Between 20 and 50% of children have local recurrence or distant development
of new lesions. Most patients will not progress to any recognized systemic
illness or connective tissue disorder. The clinical course is characterized
by spontaneous regression. Parental reassurance is warranted.
References:
1- Challa VR, Weidner N, Bell WO, Prichard RW: Granuloma
annulare: a rare occipital lesion in infants and children. Surg Neurol
28(3):211-4, 1987
2- Davids JR, Kolman BH, Billman GF, Krous HF: Subcutaneous
granuloma annulare: recognition and treatment. J Pediatr Orthop 13(5):582-6,
1993
3- Felner EI, Steinberg JB, Weinberg AG: Subcutaneous
granuloma annulare: a review of 47 cases. Pediatrics 100(6):965-7,
1997
4- Trobs RB, Borte M, Voppmann A, Weidenbach H, Thiele
J: Granuloma annulare, nodular type--a subcutaneous pseudorheumatoid lesion
in children. Eur J Pediatr Surg 7(6):349-52, 1997
5- McDermott MB, Lind AC, Marley EF, Dehner LP: Deep
granuloma annulare (pseudorheumatoid nodule) in children: clinicopathologic
study of 35 cases. Pediatr Dev Pathol 1(4):300-8, 1998
6- Grogg KL, Nascimento AG: Subcutaneous granuloma
annulare in childhood: clinicopathologic features in 34 cases. Pediatrics
107(3):E42, 2001
Cervical Teratoma
Germ cell tumor (Teratoma) arising in the neck region of an infant
is an unusual lesion encompassing between three and 5% of all teratomas
found in children. These lesions are histologically benign, usually large
and can cause airway obstruction during birth. Cervical teratomas are true
neoplasm composed of foreign tissue to the anatomic site of origin with
all three germ layers represented. Neural tissue predominates. Fine calcifications
can be seen on simple films. Newborns might require intubation within the
first few hours after birth due to respiratory distress. The tumor is firm,
frequently mobile, multilobular, cystic and well encapsulated. Occasionally
the tumor is incorrectly diagnosed as cystic hygroma. Prenatally this tumor
can be associated with polyhydramnios, pulmonary insufficiency and fetal
demise. Prenatal diagnosis by ultrasound gives the clinician the opportunity
of maintaining the materno-fetal circulation until the airway is properly
secured during birth (EXIT procedure). Cesarean section is recommended
for all tumors larger than five cm in size. After birth and stabilization
management consists of prompt surgical excision. Total excision is essential
to avoid local recurrence and malignant degeneration. Postoperative monitoring
for recurrences should include Alpha-fetoprotein levels in difficult cases.
References:
1- Gundry SR, Wesley JR, Klein MD, Barr M, Coran AG:
Cervical teratomas in the newborn. J Pediatr Surg 18(4):382-6, 1983
2- Jordan RB, Gauderer MW: Cervical teratomas: an analysis.

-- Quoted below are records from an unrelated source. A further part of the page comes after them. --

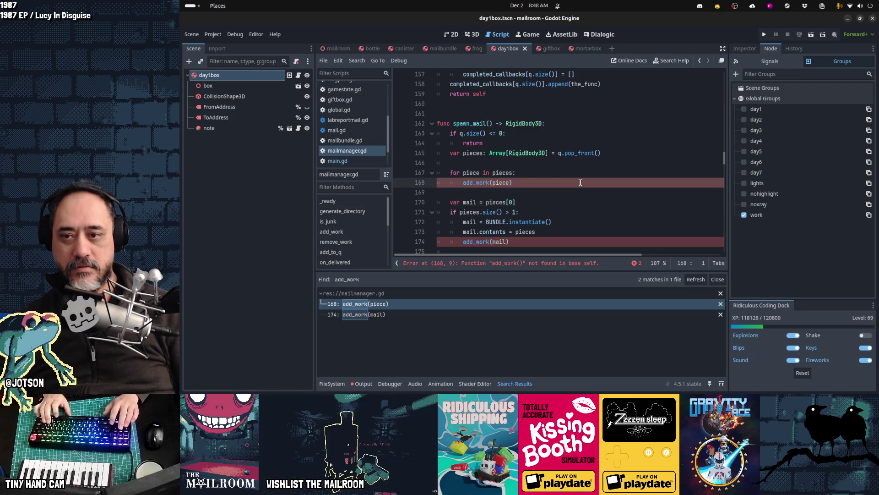
key(Home)
key(shift+End)
text(pass)
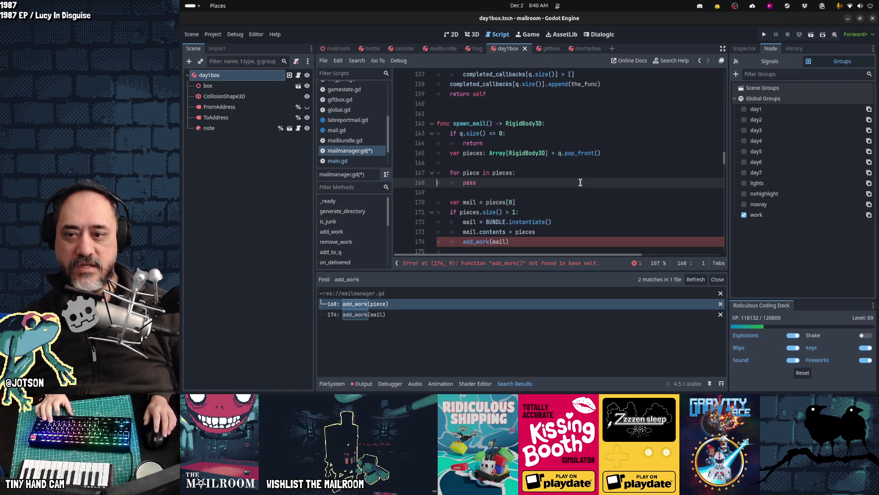
Cut the add_work(mail) line, save mailmanager.gd, and confirm the add_work search finds 0 matches.
scroll(580, 182, down, 1)
click(560, 209)
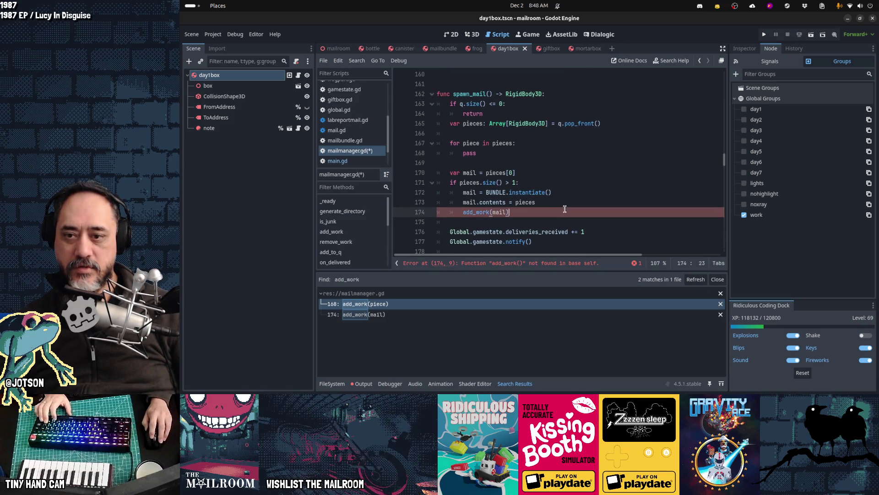
key(ctrl+x)
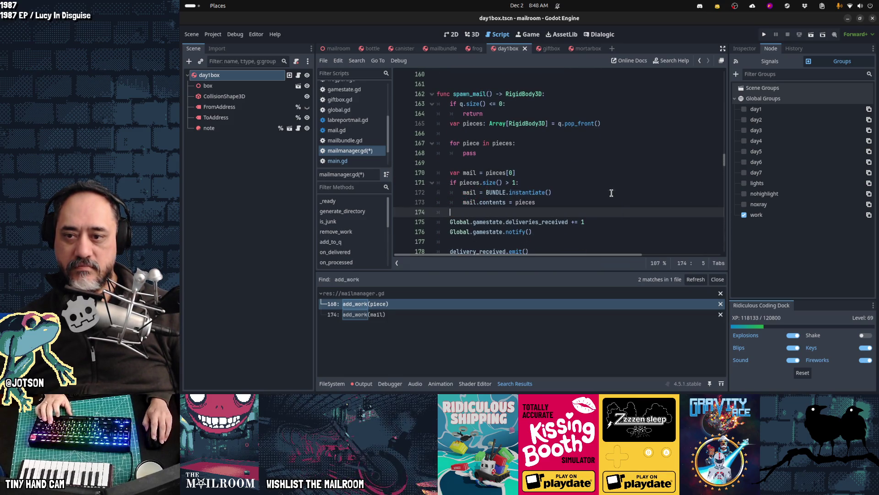
key(ctrl+s)
click(701, 281)
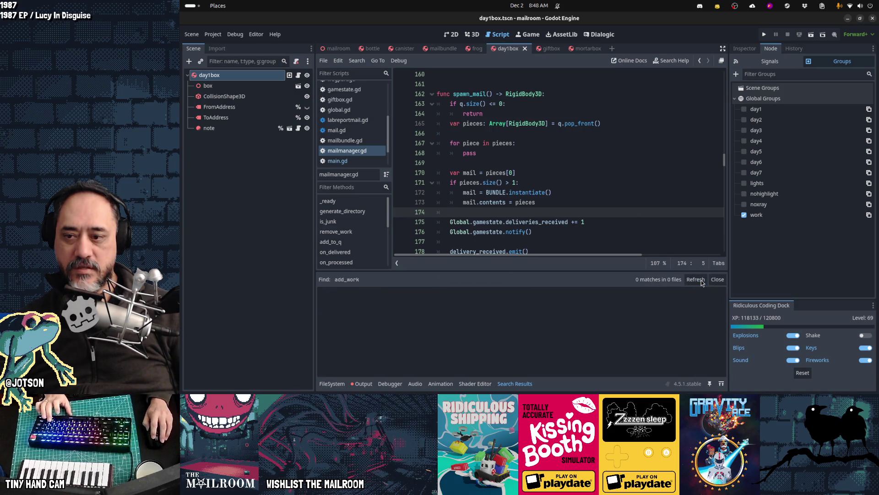
key(ctrl+shift+f)
Search the project for 'remove_work' (9 matches in 6 files) and open the mailbundle.gd call.
text(remove_work)
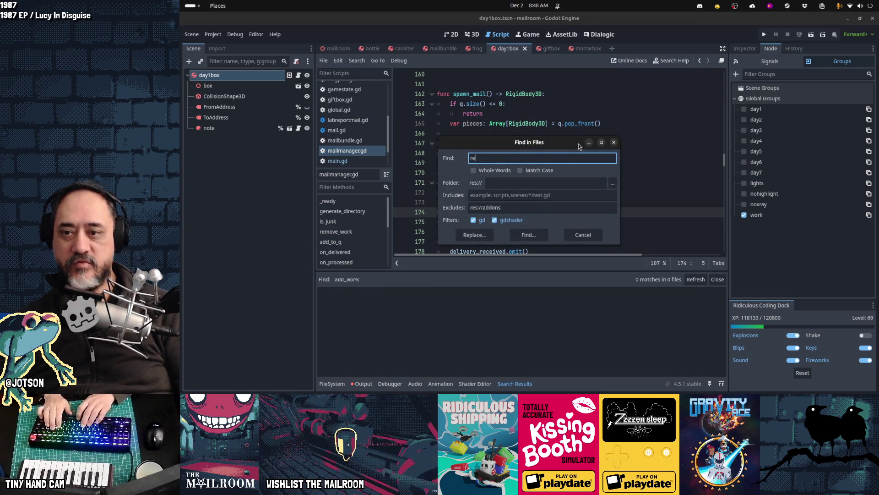
key(Return)
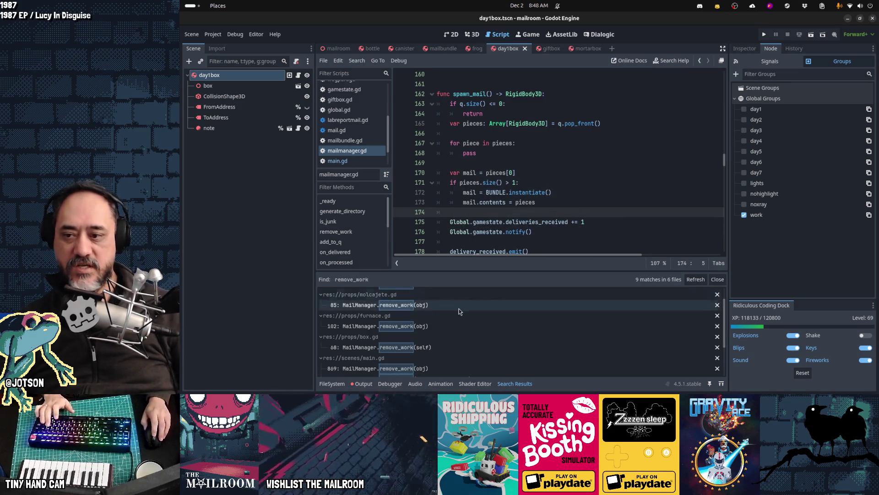
scroll(458, 305, up, 1)
click(435, 304)
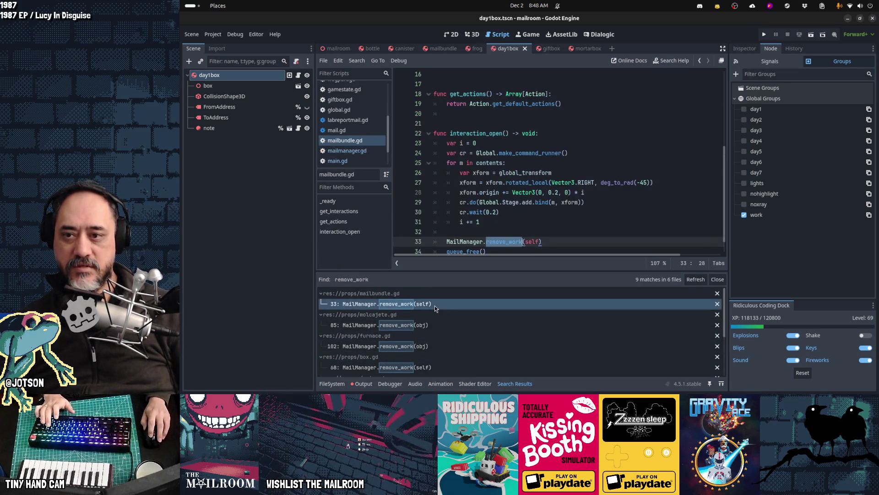
Review the remove_work calls in molcajete.gd, furnace.gd, box.gd and main.gd, ending at the line-105 definition.
mouse_move(546, 176)
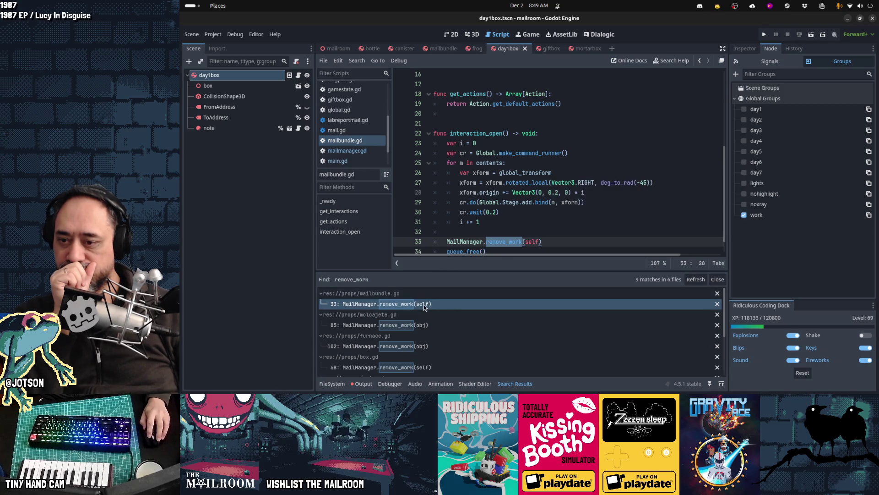
click(420, 326)
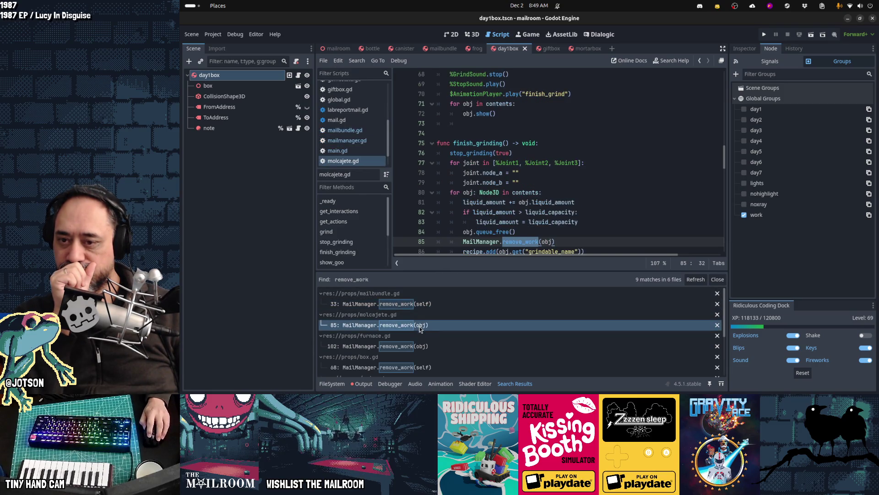
click(421, 345)
scroll(434, 333, down, 1)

Literature review and proposed classification. J Pediatr Surg 23(6):583-91,
1988
3- Langer JC, Tabb T, Thompson P, Paes BA, Caco CC: Management
of prenatally diagnosed tracheal obstruction: access to the airway in utero
prior to delivery. Fetal Diagn Ther 7(1):12-6, 1992
4- Azizkhan RG, Haase GM, Applebaum H, Dillon PW, Coran
AG, King PA, King DR, Hodge DS: Diagnosis, management, and outcome
of cervicofacial teratomas in neonates: a Childrens Cancer Group study.
J Pediatr Surg 30(2):312-6, 1995
5- Larsen ME, Larsen JW, Hamersley SL, McBride TP, Bahadori
RS: Successful management of fetal cervical teratoma using the EXIT procedure.
J Matern Fetal Med 8(6):295-7, 1999
6- Elmasalme F, Giacomantonio M, Clarke KD, Othman E,
Matbouli S: Congenital cervical teratoma in neonates. Case report and review.